[WHAT THE EXERCISE ASKS]
Two lines in the data below mark the range: the one with "253 161 10.53" and the one with "285 235 8.88". Return both, along with every line between them, exactly.
DATA TO EXAMINE below:
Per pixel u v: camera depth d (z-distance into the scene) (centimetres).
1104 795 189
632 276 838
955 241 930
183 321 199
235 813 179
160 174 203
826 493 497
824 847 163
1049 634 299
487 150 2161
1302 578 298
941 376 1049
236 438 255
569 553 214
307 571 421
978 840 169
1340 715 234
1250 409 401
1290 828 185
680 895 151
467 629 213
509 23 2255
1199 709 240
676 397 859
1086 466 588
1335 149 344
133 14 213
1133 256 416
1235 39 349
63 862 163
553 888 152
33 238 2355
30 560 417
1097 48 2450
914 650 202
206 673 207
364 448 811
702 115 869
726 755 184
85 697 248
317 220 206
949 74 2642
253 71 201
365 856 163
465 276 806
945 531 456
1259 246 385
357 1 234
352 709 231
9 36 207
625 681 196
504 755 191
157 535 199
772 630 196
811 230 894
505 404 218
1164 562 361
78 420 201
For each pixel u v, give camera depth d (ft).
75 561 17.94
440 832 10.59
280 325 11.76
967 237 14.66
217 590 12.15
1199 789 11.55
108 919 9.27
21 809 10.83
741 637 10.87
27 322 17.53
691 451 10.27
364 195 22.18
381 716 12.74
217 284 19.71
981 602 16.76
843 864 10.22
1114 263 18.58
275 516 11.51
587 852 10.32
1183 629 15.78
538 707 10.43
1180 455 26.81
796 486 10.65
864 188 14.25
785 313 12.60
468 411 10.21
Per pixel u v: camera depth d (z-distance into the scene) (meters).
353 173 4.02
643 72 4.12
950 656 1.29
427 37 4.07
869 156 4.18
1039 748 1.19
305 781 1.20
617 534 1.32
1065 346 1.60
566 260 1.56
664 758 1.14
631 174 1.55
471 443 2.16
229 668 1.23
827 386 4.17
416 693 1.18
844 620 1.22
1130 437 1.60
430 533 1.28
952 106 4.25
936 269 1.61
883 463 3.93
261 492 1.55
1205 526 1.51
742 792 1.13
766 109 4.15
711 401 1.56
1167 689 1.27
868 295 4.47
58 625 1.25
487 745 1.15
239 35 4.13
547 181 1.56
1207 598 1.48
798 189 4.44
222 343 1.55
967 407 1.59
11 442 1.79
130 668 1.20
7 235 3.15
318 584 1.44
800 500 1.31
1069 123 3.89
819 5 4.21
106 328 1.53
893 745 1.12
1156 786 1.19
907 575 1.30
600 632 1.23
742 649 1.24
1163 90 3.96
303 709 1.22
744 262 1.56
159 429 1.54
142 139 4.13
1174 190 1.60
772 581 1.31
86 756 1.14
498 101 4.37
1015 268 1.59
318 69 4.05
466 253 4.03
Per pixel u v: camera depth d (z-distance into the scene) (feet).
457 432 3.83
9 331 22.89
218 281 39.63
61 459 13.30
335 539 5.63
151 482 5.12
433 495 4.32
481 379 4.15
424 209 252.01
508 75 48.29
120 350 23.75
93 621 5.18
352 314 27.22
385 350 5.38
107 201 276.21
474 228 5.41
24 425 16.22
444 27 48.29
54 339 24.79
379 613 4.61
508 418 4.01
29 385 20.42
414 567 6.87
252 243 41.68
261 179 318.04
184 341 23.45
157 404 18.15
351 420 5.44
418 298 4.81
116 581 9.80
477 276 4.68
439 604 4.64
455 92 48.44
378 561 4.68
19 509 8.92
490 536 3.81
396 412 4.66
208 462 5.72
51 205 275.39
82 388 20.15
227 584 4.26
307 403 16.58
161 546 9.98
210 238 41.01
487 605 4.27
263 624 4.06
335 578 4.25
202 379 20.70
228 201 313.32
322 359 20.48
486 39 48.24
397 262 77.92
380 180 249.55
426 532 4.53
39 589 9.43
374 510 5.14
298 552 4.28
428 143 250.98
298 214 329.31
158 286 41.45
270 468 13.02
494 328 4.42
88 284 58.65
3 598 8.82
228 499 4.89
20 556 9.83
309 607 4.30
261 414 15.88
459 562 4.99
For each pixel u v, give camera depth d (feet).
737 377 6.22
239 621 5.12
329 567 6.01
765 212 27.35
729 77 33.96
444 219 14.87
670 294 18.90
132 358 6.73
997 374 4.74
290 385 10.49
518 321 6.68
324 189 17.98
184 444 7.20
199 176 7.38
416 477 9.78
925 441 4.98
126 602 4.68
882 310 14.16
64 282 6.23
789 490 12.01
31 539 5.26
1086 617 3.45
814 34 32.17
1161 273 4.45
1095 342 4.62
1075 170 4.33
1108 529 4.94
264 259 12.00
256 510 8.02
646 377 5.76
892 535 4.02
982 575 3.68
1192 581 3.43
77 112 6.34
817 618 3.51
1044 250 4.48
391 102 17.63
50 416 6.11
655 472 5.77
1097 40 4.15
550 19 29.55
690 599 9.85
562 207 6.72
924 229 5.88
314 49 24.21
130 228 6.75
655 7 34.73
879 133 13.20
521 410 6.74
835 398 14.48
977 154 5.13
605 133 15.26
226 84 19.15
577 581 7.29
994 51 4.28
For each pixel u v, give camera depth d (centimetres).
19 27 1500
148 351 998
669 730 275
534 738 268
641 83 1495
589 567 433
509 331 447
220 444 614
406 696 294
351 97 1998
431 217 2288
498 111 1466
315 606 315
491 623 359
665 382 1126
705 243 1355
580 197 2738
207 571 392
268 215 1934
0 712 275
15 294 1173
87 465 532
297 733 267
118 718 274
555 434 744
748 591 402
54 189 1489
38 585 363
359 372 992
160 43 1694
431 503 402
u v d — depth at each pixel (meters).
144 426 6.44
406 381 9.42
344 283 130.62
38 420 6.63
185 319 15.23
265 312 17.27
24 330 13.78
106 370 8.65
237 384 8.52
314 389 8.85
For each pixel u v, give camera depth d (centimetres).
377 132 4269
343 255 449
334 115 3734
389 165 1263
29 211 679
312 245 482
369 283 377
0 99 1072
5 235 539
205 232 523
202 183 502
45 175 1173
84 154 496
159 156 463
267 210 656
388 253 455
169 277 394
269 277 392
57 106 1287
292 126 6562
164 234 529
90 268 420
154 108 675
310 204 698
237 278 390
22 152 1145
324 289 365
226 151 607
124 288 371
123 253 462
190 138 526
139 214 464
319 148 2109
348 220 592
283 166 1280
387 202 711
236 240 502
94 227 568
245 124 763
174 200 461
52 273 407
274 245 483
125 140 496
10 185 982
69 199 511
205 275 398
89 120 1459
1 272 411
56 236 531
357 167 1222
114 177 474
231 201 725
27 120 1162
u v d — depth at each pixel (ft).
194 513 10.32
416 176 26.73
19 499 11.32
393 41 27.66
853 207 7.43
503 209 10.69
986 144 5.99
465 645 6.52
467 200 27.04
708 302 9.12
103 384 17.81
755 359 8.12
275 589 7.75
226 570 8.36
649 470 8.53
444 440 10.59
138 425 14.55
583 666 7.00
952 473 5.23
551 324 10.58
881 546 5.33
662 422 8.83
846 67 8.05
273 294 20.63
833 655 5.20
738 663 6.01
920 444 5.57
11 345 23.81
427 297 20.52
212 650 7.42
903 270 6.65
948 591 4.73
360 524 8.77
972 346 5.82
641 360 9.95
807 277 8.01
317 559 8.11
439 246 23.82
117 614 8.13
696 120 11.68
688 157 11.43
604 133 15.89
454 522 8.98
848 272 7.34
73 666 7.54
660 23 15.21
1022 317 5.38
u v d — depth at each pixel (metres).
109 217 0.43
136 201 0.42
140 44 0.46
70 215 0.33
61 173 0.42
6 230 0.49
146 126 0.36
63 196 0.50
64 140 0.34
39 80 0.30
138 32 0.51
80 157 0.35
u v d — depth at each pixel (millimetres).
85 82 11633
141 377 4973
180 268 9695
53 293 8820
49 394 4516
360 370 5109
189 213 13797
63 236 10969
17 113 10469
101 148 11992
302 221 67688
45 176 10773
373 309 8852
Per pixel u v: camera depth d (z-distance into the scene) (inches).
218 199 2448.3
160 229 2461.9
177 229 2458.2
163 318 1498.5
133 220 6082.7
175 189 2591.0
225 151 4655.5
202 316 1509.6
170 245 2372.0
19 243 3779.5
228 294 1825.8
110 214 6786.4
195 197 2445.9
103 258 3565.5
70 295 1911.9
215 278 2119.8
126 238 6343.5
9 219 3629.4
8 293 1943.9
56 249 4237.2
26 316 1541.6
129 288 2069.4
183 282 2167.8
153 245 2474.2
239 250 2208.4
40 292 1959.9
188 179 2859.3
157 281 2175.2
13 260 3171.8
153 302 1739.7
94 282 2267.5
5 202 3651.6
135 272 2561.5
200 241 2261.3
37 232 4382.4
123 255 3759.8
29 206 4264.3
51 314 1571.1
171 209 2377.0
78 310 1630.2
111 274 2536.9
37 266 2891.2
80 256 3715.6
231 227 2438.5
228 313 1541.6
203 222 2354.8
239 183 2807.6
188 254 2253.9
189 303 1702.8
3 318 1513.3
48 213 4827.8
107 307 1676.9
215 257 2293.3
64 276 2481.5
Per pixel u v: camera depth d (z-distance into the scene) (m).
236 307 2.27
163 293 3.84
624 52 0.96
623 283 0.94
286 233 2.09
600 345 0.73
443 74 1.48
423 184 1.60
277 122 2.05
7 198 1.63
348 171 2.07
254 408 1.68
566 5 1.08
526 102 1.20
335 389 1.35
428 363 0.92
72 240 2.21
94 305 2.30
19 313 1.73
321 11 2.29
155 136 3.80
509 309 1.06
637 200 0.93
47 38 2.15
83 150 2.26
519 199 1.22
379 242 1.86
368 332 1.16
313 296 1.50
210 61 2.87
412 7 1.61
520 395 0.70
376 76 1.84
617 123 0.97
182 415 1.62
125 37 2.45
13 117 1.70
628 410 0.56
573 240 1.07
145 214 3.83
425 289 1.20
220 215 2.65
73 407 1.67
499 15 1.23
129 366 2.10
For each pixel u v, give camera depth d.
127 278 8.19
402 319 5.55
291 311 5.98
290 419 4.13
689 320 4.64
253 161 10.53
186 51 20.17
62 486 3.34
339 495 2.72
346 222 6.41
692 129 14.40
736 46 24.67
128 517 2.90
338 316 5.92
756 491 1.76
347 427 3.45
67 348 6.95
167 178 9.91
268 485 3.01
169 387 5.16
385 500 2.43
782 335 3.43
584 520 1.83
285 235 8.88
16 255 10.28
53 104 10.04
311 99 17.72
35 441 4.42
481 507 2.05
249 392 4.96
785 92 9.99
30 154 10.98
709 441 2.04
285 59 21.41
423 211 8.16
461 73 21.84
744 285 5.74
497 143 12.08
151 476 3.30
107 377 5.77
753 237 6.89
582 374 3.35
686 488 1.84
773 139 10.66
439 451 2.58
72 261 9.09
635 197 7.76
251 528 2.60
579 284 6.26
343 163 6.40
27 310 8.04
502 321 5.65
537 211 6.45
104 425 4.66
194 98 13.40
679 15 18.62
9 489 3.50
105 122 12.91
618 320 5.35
End of DATA TO EXAMINE.
[REPLY]
253 161 10.53
186 51 20.17
62 486 3.34
339 495 2.72
346 222 6.41
692 129 14.40
736 46 24.67
128 517 2.90
338 316 5.92
756 491 1.76
347 427 3.45
67 348 6.95
167 178 9.91
268 485 3.01
169 387 5.16
385 500 2.43
782 335 3.43
584 520 1.83
285 235 8.88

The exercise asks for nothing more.